# Wie signiere ich mein Applet richtig?



## Quasar (9. Sep 2010)

Hallo,

ich habe ein Problem mit den Rechten meines Applets im Browser. Es ist ein kleines Statistik tool was dem Benutzer ermöglichen soll ein Profilbild von seiner Festplatte zu wählen und hochzuladen. Ich weiß es ist unnötig, aber mittlerweile wurmt mich diese ganze Geschichte mit dem signieren. Ich habe mich durch eine Menge Tutorials gekämpft Habe es sogar geschafft meine jar-Datei zu signieren.
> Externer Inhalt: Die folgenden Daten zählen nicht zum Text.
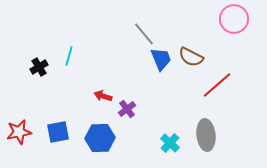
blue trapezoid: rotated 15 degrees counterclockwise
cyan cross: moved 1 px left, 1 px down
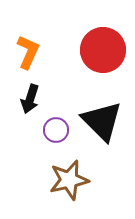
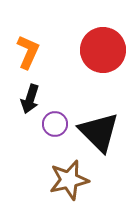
black triangle: moved 3 px left, 11 px down
purple circle: moved 1 px left, 6 px up
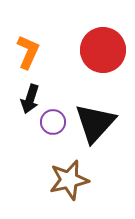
purple circle: moved 2 px left, 2 px up
black triangle: moved 4 px left, 9 px up; rotated 27 degrees clockwise
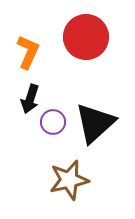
red circle: moved 17 px left, 13 px up
black triangle: rotated 6 degrees clockwise
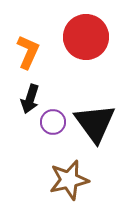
black triangle: rotated 24 degrees counterclockwise
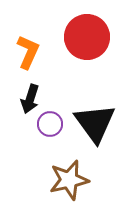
red circle: moved 1 px right
purple circle: moved 3 px left, 2 px down
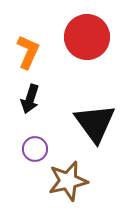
purple circle: moved 15 px left, 25 px down
brown star: moved 1 px left, 1 px down
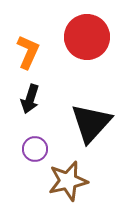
black triangle: moved 4 px left; rotated 18 degrees clockwise
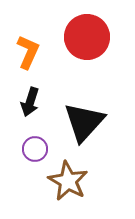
black arrow: moved 3 px down
black triangle: moved 7 px left, 1 px up
brown star: rotated 30 degrees counterclockwise
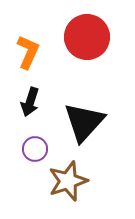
brown star: rotated 24 degrees clockwise
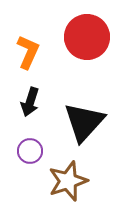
purple circle: moved 5 px left, 2 px down
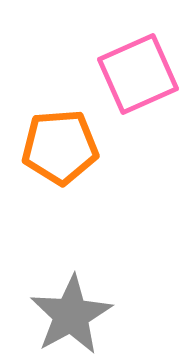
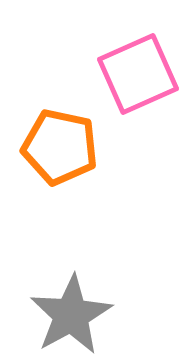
orange pentagon: rotated 16 degrees clockwise
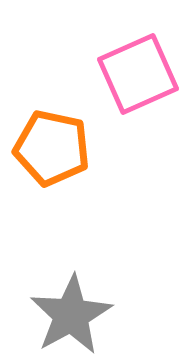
orange pentagon: moved 8 px left, 1 px down
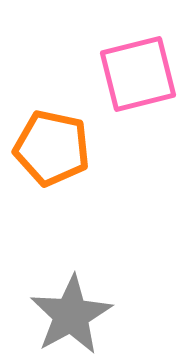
pink square: rotated 10 degrees clockwise
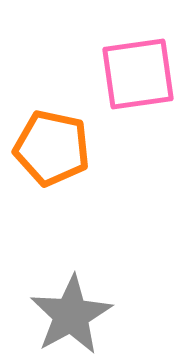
pink square: rotated 6 degrees clockwise
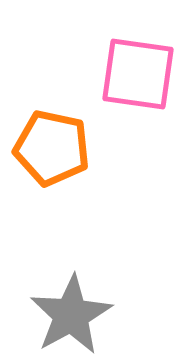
pink square: rotated 16 degrees clockwise
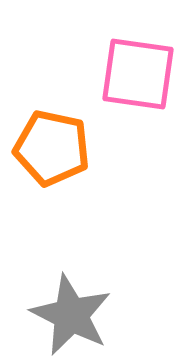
gray star: rotated 16 degrees counterclockwise
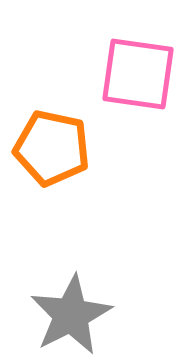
gray star: rotated 18 degrees clockwise
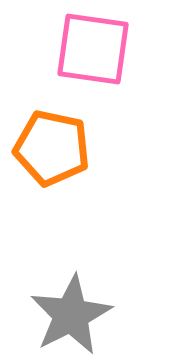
pink square: moved 45 px left, 25 px up
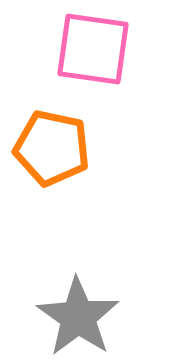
gray star: moved 7 px right, 2 px down; rotated 10 degrees counterclockwise
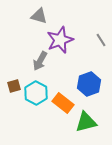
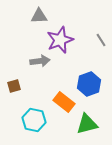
gray triangle: rotated 18 degrees counterclockwise
gray arrow: rotated 126 degrees counterclockwise
cyan hexagon: moved 2 px left, 27 px down; rotated 15 degrees counterclockwise
orange rectangle: moved 1 px right, 1 px up
green triangle: moved 1 px right, 2 px down
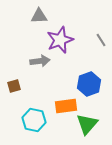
orange rectangle: moved 2 px right, 4 px down; rotated 45 degrees counterclockwise
green triangle: rotated 35 degrees counterclockwise
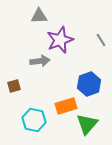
orange rectangle: rotated 10 degrees counterclockwise
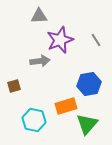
gray line: moved 5 px left
blue hexagon: rotated 10 degrees clockwise
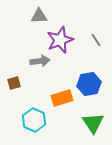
brown square: moved 3 px up
orange rectangle: moved 4 px left, 8 px up
cyan hexagon: rotated 10 degrees clockwise
green triangle: moved 6 px right, 1 px up; rotated 15 degrees counterclockwise
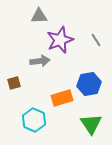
green triangle: moved 2 px left, 1 px down
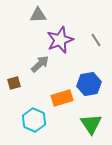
gray triangle: moved 1 px left, 1 px up
gray arrow: moved 3 px down; rotated 36 degrees counterclockwise
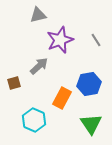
gray triangle: rotated 12 degrees counterclockwise
gray arrow: moved 1 px left, 2 px down
orange rectangle: rotated 45 degrees counterclockwise
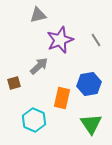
orange rectangle: rotated 15 degrees counterclockwise
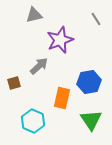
gray triangle: moved 4 px left
gray line: moved 21 px up
blue hexagon: moved 2 px up
cyan hexagon: moved 1 px left, 1 px down
green triangle: moved 4 px up
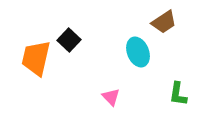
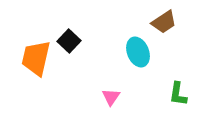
black square: moved 1 px down
pink triangle: rotated 18 degrees clockwise
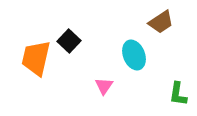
brown trapezoid: moved 3 px left
cyan ellipse: moved 4 px left, 3 px down
pink triangle: moved 7 px left, 11 px up
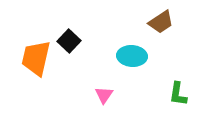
cyan ellipse: moved 2 px left, 1 px down; rotated 64 degrees counterclockwise
pink triangle: moved 9 px down
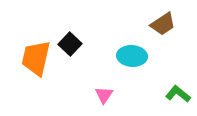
brown trapezoid: moved 2 px right, 2 px down
black square: moved 1 px right, 3 px down
green L-shape: rotated 120 degrees clockwise
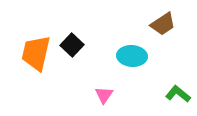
black square: moved 2 px right, 1 px down
orange trapezoid: moved 5 px up
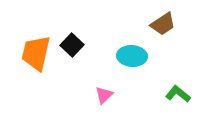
pink triangle: rotated 12 degrees clockwise
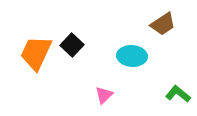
orange trapezoid: rotated 12 degrees clockwise
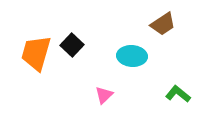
orange trapezoid: rotated 9 degrees counterclockwise
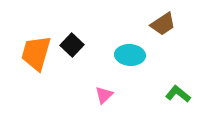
cyan ellipse: moved 2 px left, 1 px up
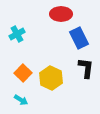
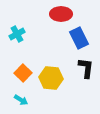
yellow hexagon: rotated 20 degrees counterclockwise
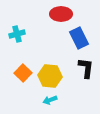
cyan cross: rotated 14 degrees clockwise
yellow hexagon: moved 1 px left, 2 px up
cyan arrow: moved 29 px right; rotated 128 degrees clockwise
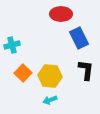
cyan cross: moved 5 px left, 11 px down
black L-shape: moved 2 px down
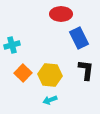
yellow hexagon: moved 1 px up
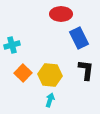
cyan arrow: rotated 128 degrees clockwise
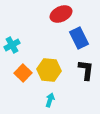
red ellipse: rotated 25 degrees counterclockwise
cyan cross: rotated 14 degrees counterclockwise
yellow hexagon: moved 1 px left, 5 px up
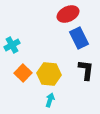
red ellipse: moved 7 px right
yellow hexagon: moved 4 px down
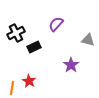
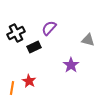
purple semicircle: moved 7 px left, 4 px down
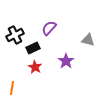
black cross: moved 1 px left, 2 px down
black rectangle: moved 1 px left, 1 px down
purple star: moved 5 px left, 4 px up
red star: moved 6 px right, 14 px up
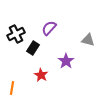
black cross: moved 1 px right, 1 px up
black rectangle: rotated 32 degrees counterclockwise
red star: moved 6 px right, 8 px down
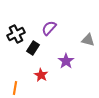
orange line: moved 3 px right
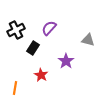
black cross: moved 4 px up
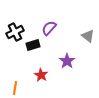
black cross: moved 1 px left, 2 px down
gray triangle: moved 4 px up; rotated 24 degrees clockwise
black rectangle: moved 3 px up; rotated 40 degrees clockwise
purple star: moved 1 px right
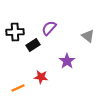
black cross: rotated 24 degrees clockwise
black rectangle: rotated 16 degrees counterclockwise
red star: moved 2 px down; rotated 24 degrees counterclockwise
orange line: moved 3 px right; rotated 56 degrees clockwise
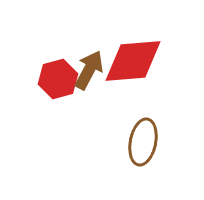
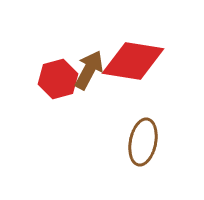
red diamond: rotated 14 degrees clockwise
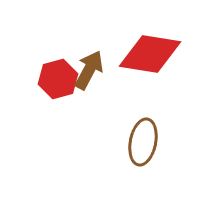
red diamond: moved 17 px right, 7 px up
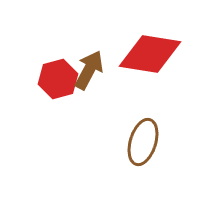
brown ellipse: rotated 6 degrees clockwise
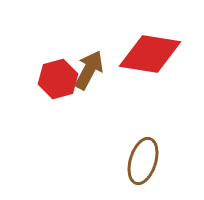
brown ellipse: moved 19 px down
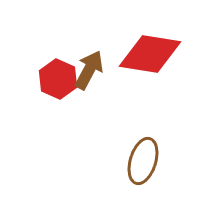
red hexagon: rotated 21 degrees counterclockwise
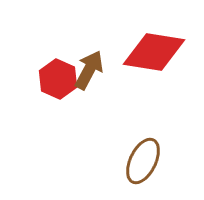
red diamond: moved 4 px right, 2 px up
brown ellipse: rotated 9 degrees clockwise
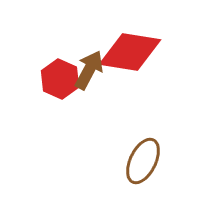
red diamond: moved 24 px left
red hexagon: moved 2 px right
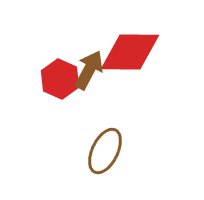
red diamond: rotated 8 degrees counterclockwise
brown ellipse: moved 38 px left, 10 px up
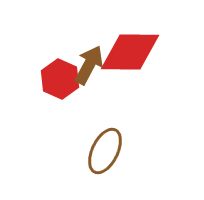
brown arrow: moved 5 px up
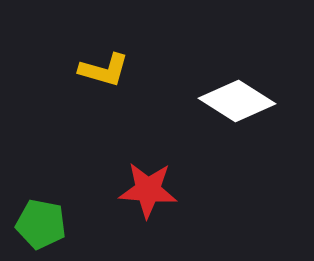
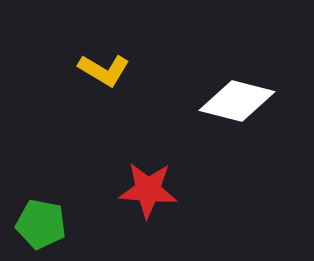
yellow L-shape: rotated 15 degrees clockwise
white diamond: rotated 18 degrees counterclockwise
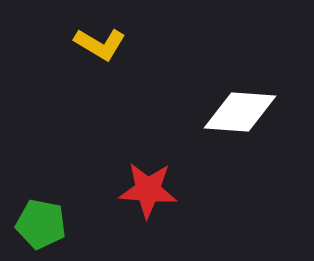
yellow L-shape: moved 4 px left, 26 px up
white diamond: moved 3 px right, 11 px down; rotated 10 degrees counterclockwise
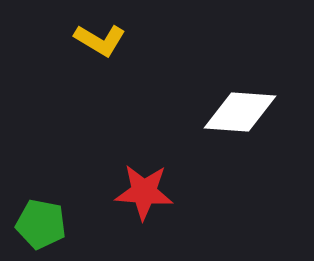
yellow L-shape: moved 4 px up
red star: moved 4 px left, 2 px down
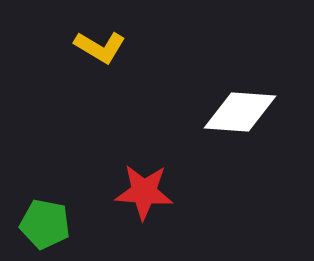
yellow L-shape: moved 7 px down
green pentagon: moved 4 px right
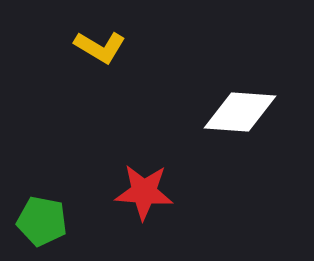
green pentagon: moved 3 px left, 3 px up
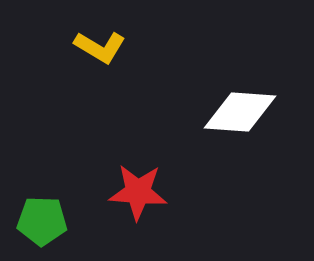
red star: moved 6 px left
green pentagon: rotated 9 degrees counterclockwise
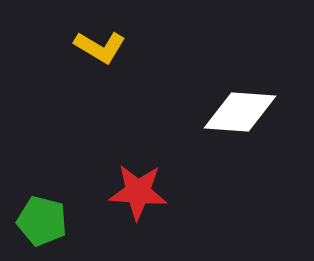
green pentagon: rotated 12 degrees clockwise
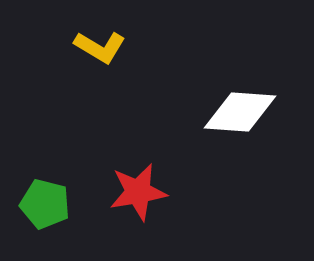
red star: rotated 14 degrees counterclockwise
green pentagon: moved 3 px right, 17 px up
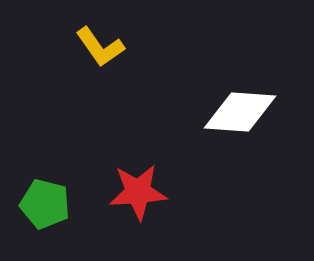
yellow L-shape: rotated 24 degrees clockwise
red star: rotated 6 degrees clockwise
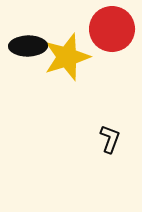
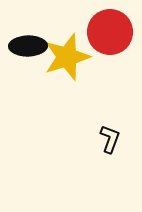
red circle: moved 2 px left, 3 px down
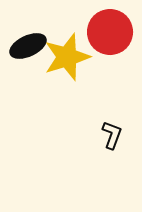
black ellipse: rotated 24 degrees counterclockwise
black L-shape: moved 2 px right, 4 px up
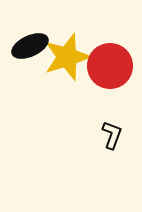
red circle: moved 34 px down
black ellipse: moved 2 px right
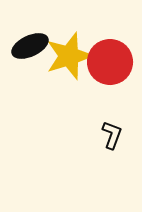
yellow star: moved 2 px right, 1 px up
red circle: moved 4 px up
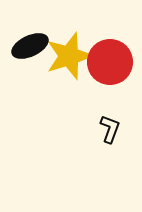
black L-shape: moved 2 px left, 6 px up
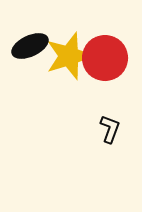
red circle: moved 5 px left, 4 px up
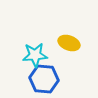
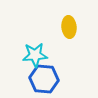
yellow ellipse: moved 16 px up; rotated 65 degrees clockwise
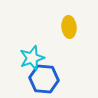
cyan star: moved 3 px left, 3 px down; rotated 15 degrees counterclockwise
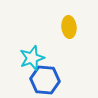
blue hexagon: moved 1 px right, 1 px down
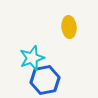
blue hexagon: rotated 16 degrees counterclockwise
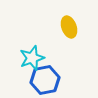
yellow ellipse: rotated 15 degrees counterclockwise
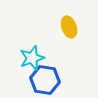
blue hexagon: rotated 20 degrees clockwise
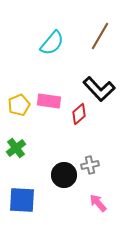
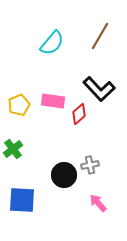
pink rectangle: moved 4 px right
green cross: moved 3 px left, 1 px down
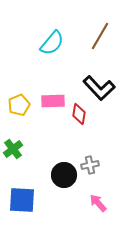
black L-shape: moved 1 px up
pink rectangle: rotated 10 degrees counterclockwise
red diamond: rotated 40 degrees counterclockwise
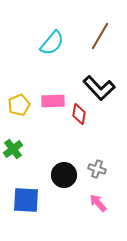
gray cross: moved 7 px right, 4 px down; rotated 30 degrees clockwise
blue square: moved 4 px right
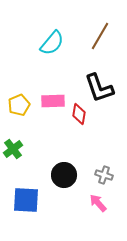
black L-shape: rotated 24 degrees clockwise
gray cross: moved 7 px right, 6 px down
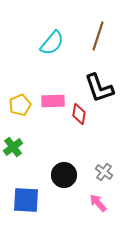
brown line: moved 2 px left; rotated 12 degrees counterclockwise
yellow pentagon: moved 1 px right
green cross: moved 2 px up
gray cross: moved 3 px up; rotated 18 degrees clockwise
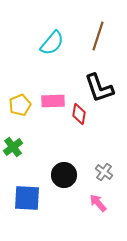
blue square: moved 1 px right, 2 px up
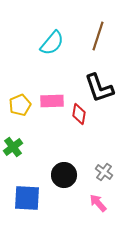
pink rectangle: moved 1 px left
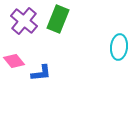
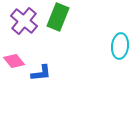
green rectangle: moved 2 px up
cyan ellipse: moved 1 px right, 1 px up
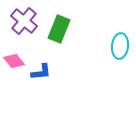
green rectangle: moved 1 px right, 12 px down
blue L-shape: moved 1 px up
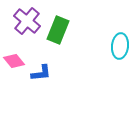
purple cross: moved 3 px right
green rectangle: moved 1 px left, 1 px down
blue L-shape: moved 1 px down
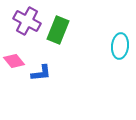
purple cross: rotated 12 degrees counterclockwise
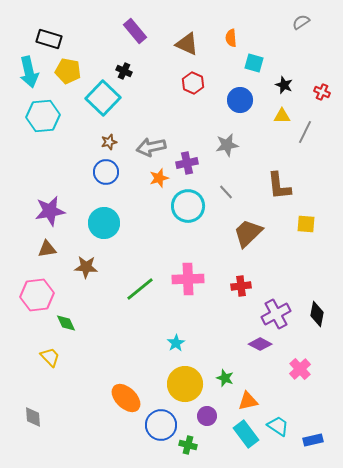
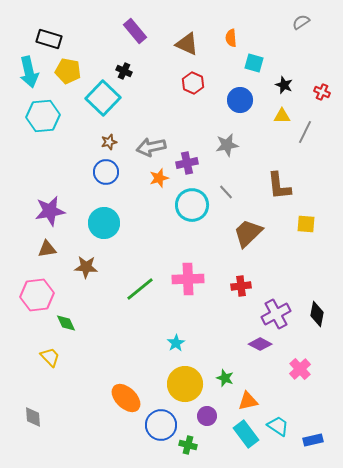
cyan circle at (188, 206): moved 4 px right, 1 px up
Leider hat es nichts gebracht. Zum wählen des Bildes nutze ich die JFileChooser Komponente. Nun mein Hilferuf. 
Was muss ich machen damit das geht? Wenn nötig lass ich mir mein Key auch zertifizieren. Nur wo? Und  was muss ich dann genau machen, sodass der User einfach nur das Applet aufruft ohne irgendwelche keys in seinem keystore verifizieren zu müssen :autsch:? Ich bin Ratlos. 

Gruß


----------



## Guest2 (10. Sep 2010)

Moin,

dafür solltest Du dein Applet nicht signieren. Besser ist es, den FileOpenService zu nutzen. Dann muss Dein Applet nicht signiert sein, Du brauchst kein Zertifikat und der Nutzer muss keine Angst vor Deinem Applet haben, da das Applet eben nur Zugriff auf genau diese eine Datei bekommt.

Siehe z.B. hier (incl. Beispiel Applet).

Gruß,
Fancy


----------



## Quasar (10. Sep 2010)

Vielen vielen Dank!


----------



## Quasar (11. Sep 2010)

Für jeden der die selben anfänglichen Probleme hat. 
So habe ich es jetzt zum Laufen gebracht!
Ich habe die Jar Datei signiert. Dabei müssen die keys nicht zertifiziert sein. Es reicht sie mit dem -selfcert flag zu generieren.  

Wie generiere ich selbst zertifizierte keys -> SSL mit Tomcat (mit JSSE) (-validity noch mit einbauen und in Tagen angeben, sonst nur 90 Tage gültig) 
Wie signiere ich die jar Datei -> Sign the JAR File (The Java™ Tutorials > Security Features in Java SE > Exchanging Files) (Namen und Passwörter sind hier natürlich aus dem ersten Beispiel zu nehmen :rtfm: )

Das eigentlich Problem war allerdings die JFileChooser Komponente. Nicht nur das das Dialogfenster unterirdisch hässlich ist, es macht auch nur Probleme. Jedenfalls für einen Frischling wie mich. 
Die Lösung war statt des JFileChoosers den *FileDialog* zu benutzen! 
Es öffnet sich ein Dialogfenster so wie man es gewohnt ist. Sogar im Browser. 
Einziger Nachteil. Die Filter funktionieren nicht gut. Ist aber verglichen mit den Problemen die der JFileChooser bringt halb so wild. Die Extensions kann man danach noch kontrollieren und entsprechend reagieren. 

Gruß


----------



## L-ectron-X (11. Sep 2010)

Zum Signieren gibts bereits einen FAQ-Beitrag...


----------



## Atze (11. Sep 2010)

aber ich finds gut, dass er seine lösung vollständig für die allgemeinheit verewigt hat!!!


----------



## L-ectron-X (11. Sep 2010)

Das schon, ich wollte auch nur anregen, ab und an mal zu einem Problem die FAQs zu konsultieren.


----------